The Brief History/Origin of Hindsight
Although the open source version of Hindsight is relatively new, its predecessor was developed last decade at Tellme/Microsoft to handle all the IVR (Interactive Voice Response) call logs of some of the top fortune 500 companies (American Airlines, UPS, FedEX, American Express, Fidelity to name a few). The system went into production in 2010 and was expanded that year to also process the global Bing voice search logs. At that point in time the system was handling billions of log messages a day accounting for ~1.5TB of data (in a proprietary binary log format). A single Hindsight box could accommodate all of the data for real time processing; that included ~60K concurrent analysis sandboxes (three for each toll free number we were servicing) monitoring things like voice recognition accuracy, call volumes/duration/latencies, and SLAs in addition to the actual service components and hardware utilization. However, the actual production setup consisted of two boxes per data center running in parallel; this setup provided a hot fail over and a mechanism to easily roll-out/test new releases in production. The purpose of the sandbox design was to allow each customer to run their own business logic against data relevant to their application and provide a self-serve monitoring portal in addition to what we already deliver. The system remained in this configuration until the Solaris based infrastructure was decommissioned a year or two after I left the company.
The Role of Heka
When I started at Mozilla the Heka project was already underway and the sandbox design was a good fit for the self-serve data analysis requirement. The original sandbox was implemented in C++ but it was not open source so I re-wrote it in C to interface with CGO. As the project evolved the sandbox code was pulled out into a separate repository, so it could be re-used, Heka was deprecated and then replaced by Hindsight*. Hindsight supports the Heka sandbox API (which is why it is still called a Heka sandbox) meaning that 99% of existing sandboxes could be run with no modification and enjoy a 1.7x increase in speed due to the removal of the CGO interface. The redesign also produced a system that is an order of magnitude smaller (memory utilization, code size and executable size) and an order of magnitude faster in terms of throughput while providing at least once delivery guarantees and better reliability in our production environment.

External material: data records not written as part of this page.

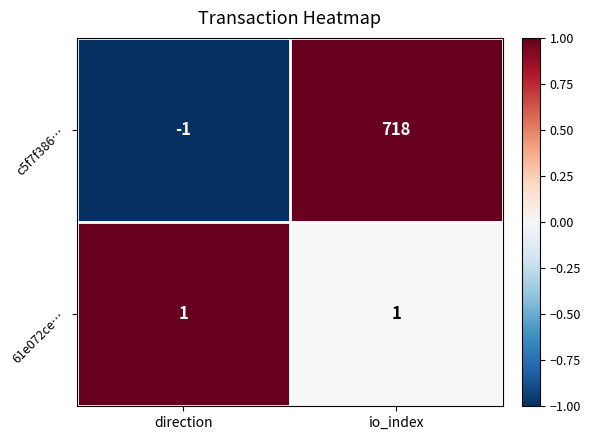

What is the total value across all series at io_index?

719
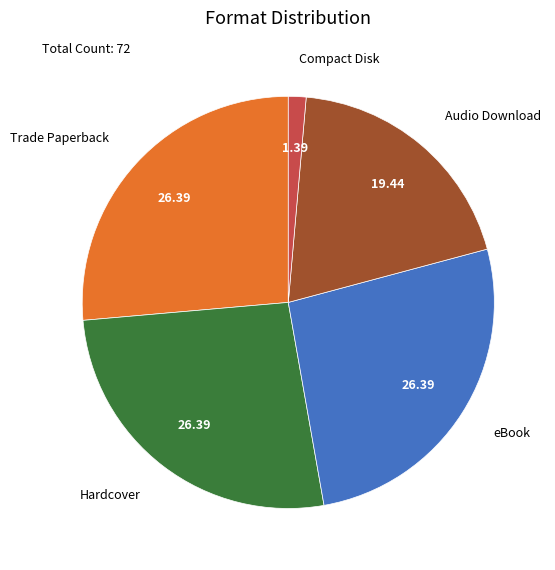

Which slice is the smallest?

Compact Disk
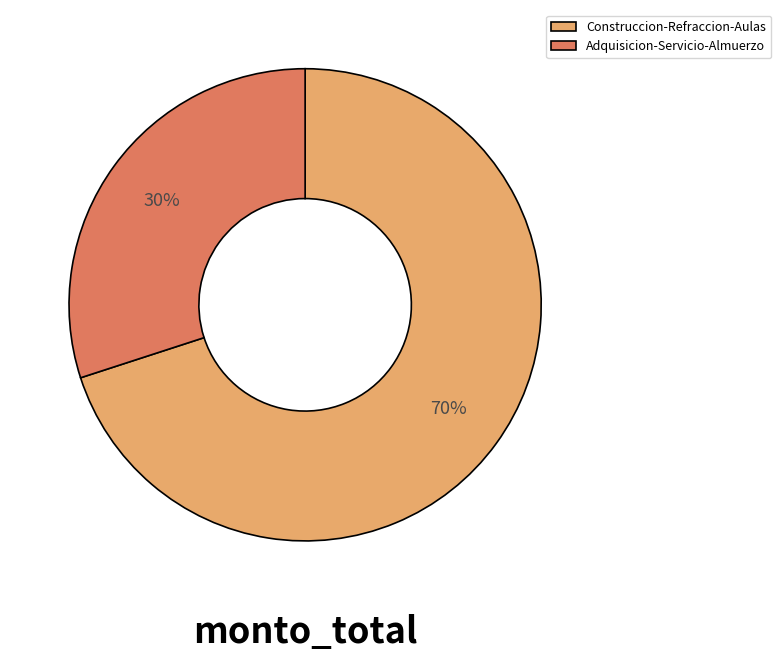

To the nearest percent, what is the difference between the Construccion-Refraccion-Aulas and Adquisicion-Servicio-Almuerzo slice percentages?

40%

The Evolution of Hindsight from Tellme to Mozilla
One of the biggest changes to the infrastructure was the addition of input/output plugins (the term plugin is used here since they are no longer isolated from the system but over time the terms plugin and sandbox are now used interchangeably). At Tellme the logging infrastructure was based on the Tellme Binlog and log servers. This meant all inputs and outputs were standardize and didn’t require any plugins; they were simply built into the system. However, since this version of Hindsight is designed as a generalized data stream processor the inputs and outputs need to interact with many different transports and perform much more data transformation. Heka contributed to the input/output plugin design through the concepts of decoders and encoders to separate the data transport from the transformation. The data transformation power of the I/O plugins is what really sets them apart from other systems due to incredible modules like lpeg, rjson and parquet.
Hindsight at Mozilla
As far as I know we are running the largest data set through Hindsight at the moment averaging around 500MM documents a day. I say documents instead of logs because they are the JSON telemetry data we collect from the Firefox browsers ranging in size from a few KiB per document to around a MiB totaling around 6TB a day. A handful of Hindsight machines perform data collection, JSON parsing, JSON schema validation, data transformation, real time analytics and S3 data warehouse loading all tied together by a Kafka cluster. The specifics of what we are doing with Hindsight will be covered in future posts but I was hoping a little history would be a good place to start.
* The question why didn’t you look at Rust instead of C has been asked many times. Short answer, we did look at Rust in August 2014 before choosing C; long answer: a different post.